Que l’on songe aux tableaux tels que Vulcain et Eole, Retour de la chasse, le Combat des Lapithes et centaures, la Mésaventure de Silène… Exemples typiques d’un traitement inspiré de thèmes pourtant connus

Piero di Cosimo - La mort de Procris

La mort de Procris

L’atmosphère se dégageant de ces tableaux est très étrange, tirant vers l’onirique ou le bizarre. Il faut dire que le peintre était très excentrique, à moitié fou. Vasari disait de lui qu’à la fin de sa vie, il vivait enfermé chez lui, se nourrissant uniquement d’œufs (…o otto per volta, ma una cinquantina, e tenendole in una sporta, le consumava a poco a poco… – ça c’est juste pour dire que je suis allé chercher la phrase de Vasari dans le texte, non mais !), ayant une peur bleue des tempêtes, et du feu, ne supportant pas les cris d’enfants et la psalmodie des moines.

Piero di Cosimo - La mésaventure de Silène

La mésaventure de Silène

Toujours est-il, qu’influencé par la peinture flamande (via Hugo van der Goes et son triptyque Portinari), il aime peindre les paysages, les animaux, la nature.

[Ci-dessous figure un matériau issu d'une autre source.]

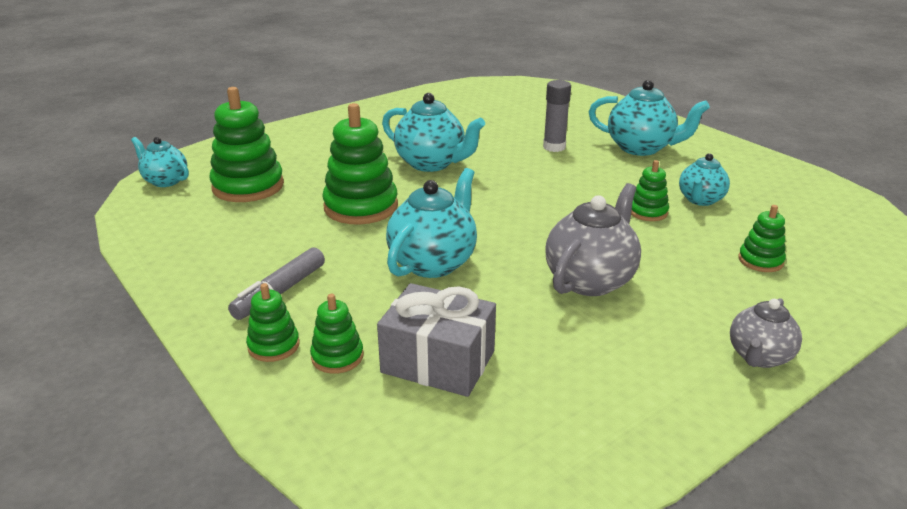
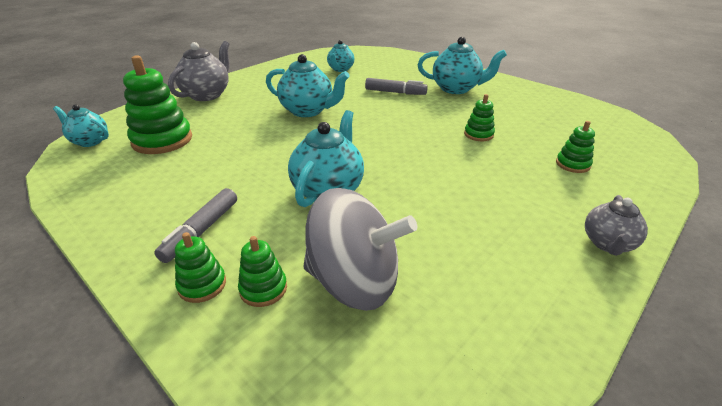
camera: 10 degrees left, 5 degrees up
green stacking toy [322,103,398,225] -> none
grey gift [377,283,496,397] -> grey spinning top [303,188,417,311]
grey glue stick [543,80,571,152] -> grey marker [365,78,428,95]
grey teapot [545,183,641,296] -> grey teapot moved to [168,41,229,101]
turquoise teapot [679,153,730,206] -> turquoise teapot moved to [327,40,354,72]

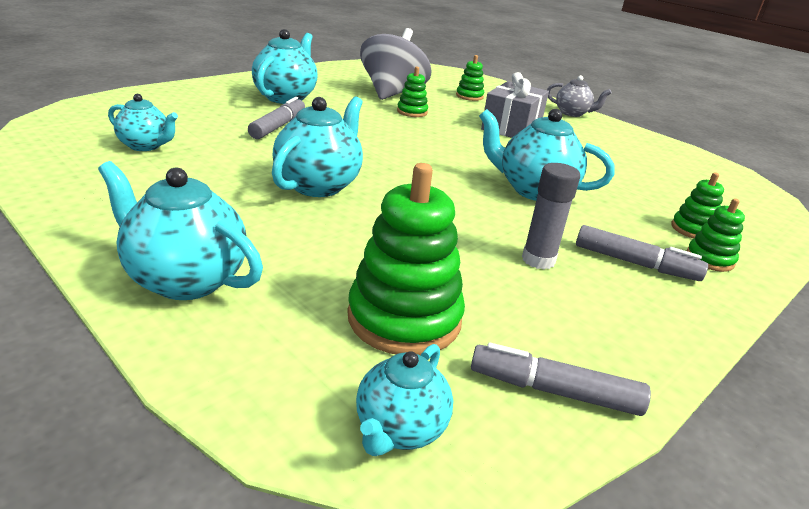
camera: 90 degrees left, 5 degrees down
grey teapot [168,41,229,101] -> turquoise teapot [98,161,263,300]
grey spinning top [303,188,417,311] -> grey spinning top moved to [360,28,431,100]
none -> grey marker [471,343,651,416]
none -> grey gift [481,72,549,138]
none -> grey glue stick [522,163,580,269]

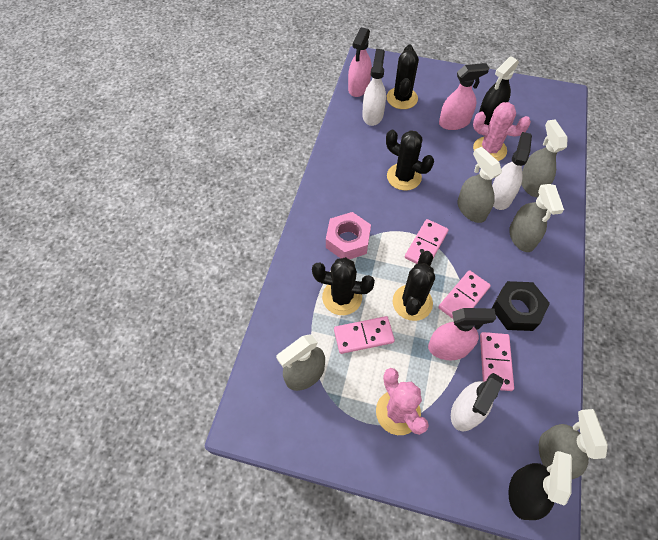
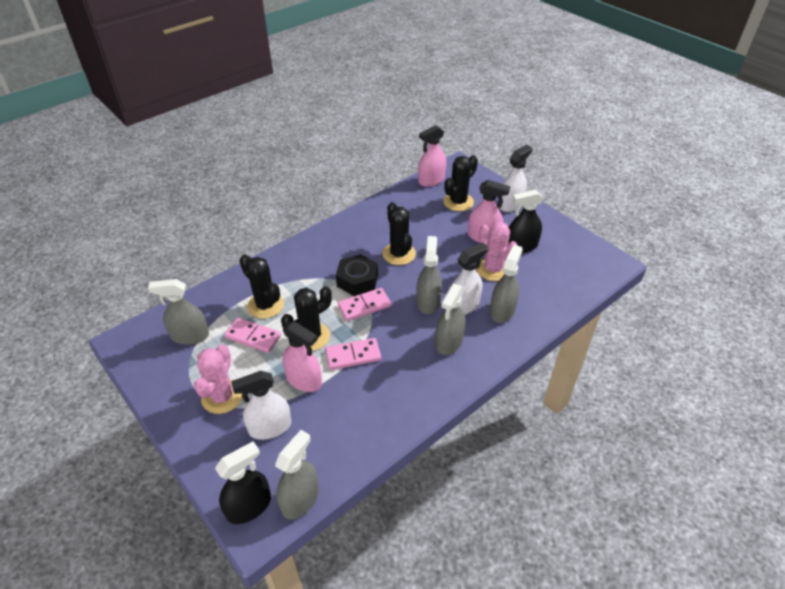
camera: 35 degrees right, 15 degrees down
pink nut [326,212,371,259] -> none
white spray bottle [362,49,386,126] -> white spray bottle moved to [500,145,533,212]
pink domino [480,332,514,391] -> none
black nut [492,281,550,331] -> black nut moved to [336,254,378,296]

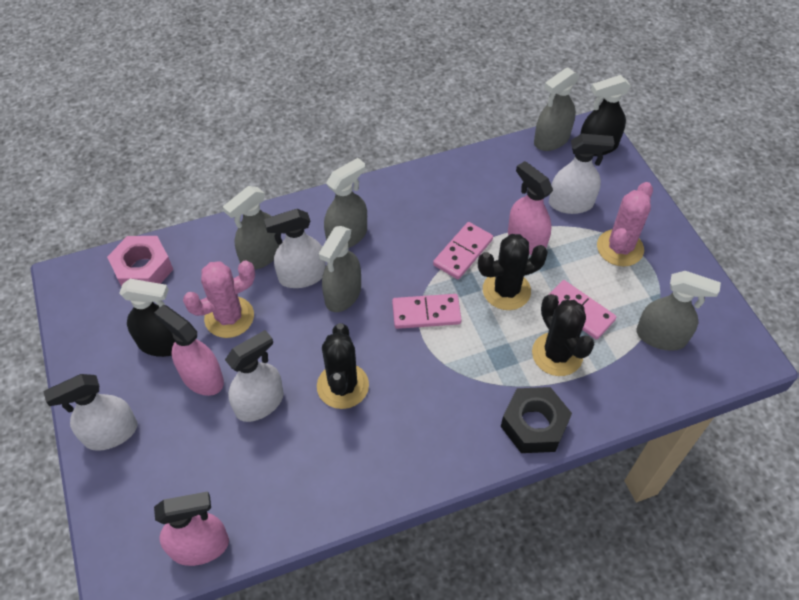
camera: 160 degrees left, 10 degrees up
pink domino [325,338,381,370] -> pink domino turned 60 degrees counterclockwise [433,222,493,279]
black nut [336,254,378,296] -> black nut moved to [501,387,572,453]
black cactus [443,155,478,211] -> none
pink cactus [476,222,518,281] -> pink cactus turned 75 degrees clockwise [183,261,255,338]
none -> pink nut [107,236,173,287]
none -> white spray bottle [225,330,284,422]

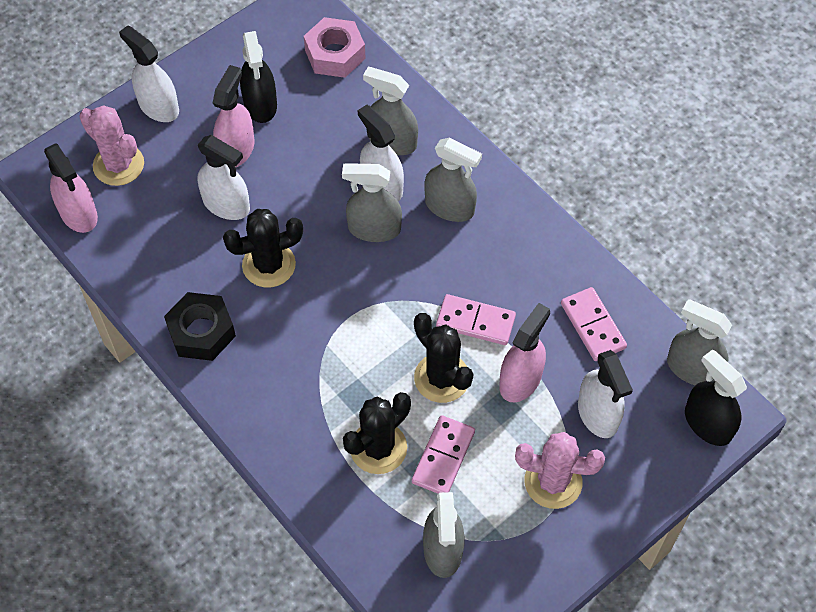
camera: 70 degrees right, 5 degrees up
pink cactus [183,261,255,338] -> pink cactus moved to [79,105,144,186]
pink domino [392,294,462,329] -> pink domino moved to [561,287,627,361]
black nut [501,387,572,453] -> black nut moved to [164,292,236,361]

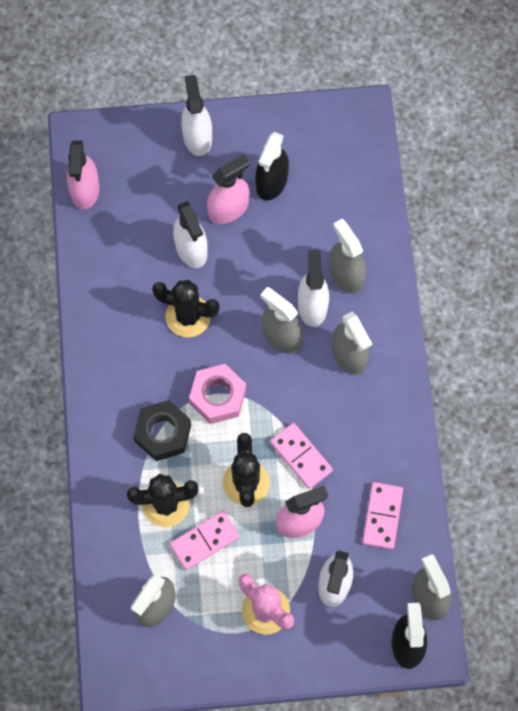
camera: 35 degrees right, 10 degrees up
pink cactus [79,105,144,186] -> none
black nut [164,292,236,361] -> black nut moved to [133,400,191,461]
pink nut [304,17,366,78] -> pink nut moved to [189,364,246,424]

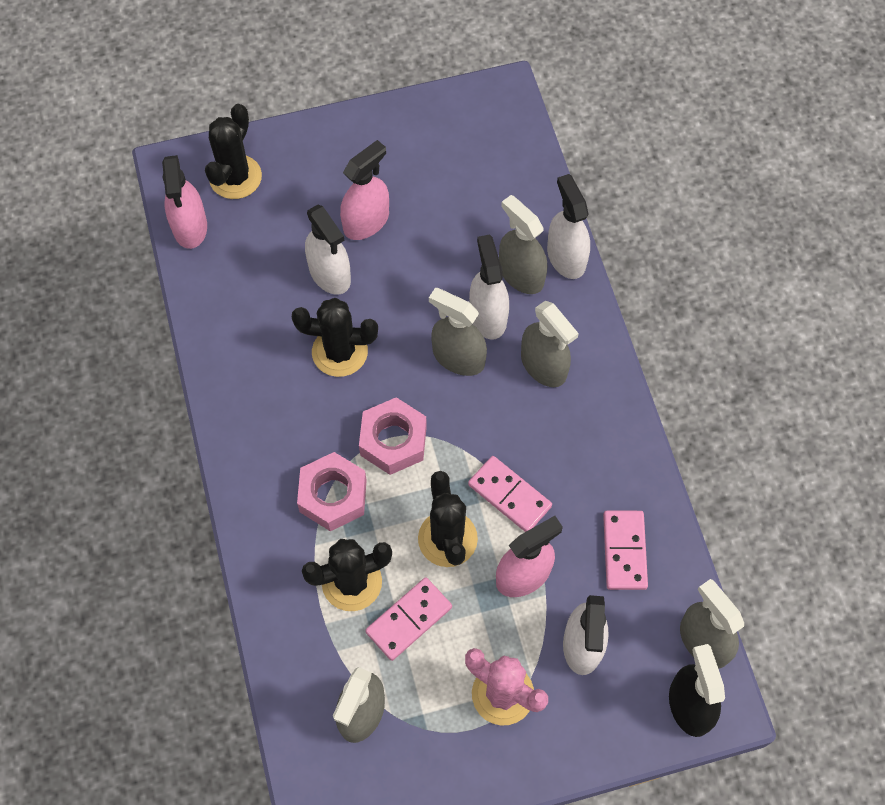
camera: 10 degrees left, 5 degrees down
black nut [133,400,191,461] -> pink nut [297,452,367,531]
white spray bottle [181,75,212,156] -> white spray bottle moved to [547,174,590,279]
black spray bottle [256,132,289,200] -> none
none -> black cactus [205,104,262,199]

Il aime représenter des « monstres » (centaures, faunes / satyres, Silène, tritons…), des animaux, réels (chiens, cygnes, girafe, taureaux, lions) ou imaginaires (monstre marin). Même ses nuages ont des formes étonnantes. Son imagination n’a pas de limites et oscille entre sérieux et amusement (voyez la tête de certains personnages – ils se marrent bien…). C’est aussi avec cet état d’esprit qu’il peint des décors de théâtre ou de chars : par exemple en 1511, il participe à un carnaval de la mort. A la fin de sa vie, dit-on il se tourne davantage vers des sujets religieux (sans exclusive), certains disent par l’influence de Savonarole (ce qui m’étonne, les grands sermons du dominicain datant des années 1490, mais la personne qui se trouve à côté de moi, alors que j’écris ce papier, spécialiste de l’histoire italienne, me soutient le contraire, le religieux ayant eu une influence profonde et durable dans toute l’Italie).

Ce peintre franchement original mériterait d’être plus connu. La National Gallery of Art de Washington vient de proposer une rétrospective, fort rare d’ailleurs, ses œuvres étant dispersées aux quatre coins du monde.

Cet article, je l’espère, a tâché d’y contribuer un peu.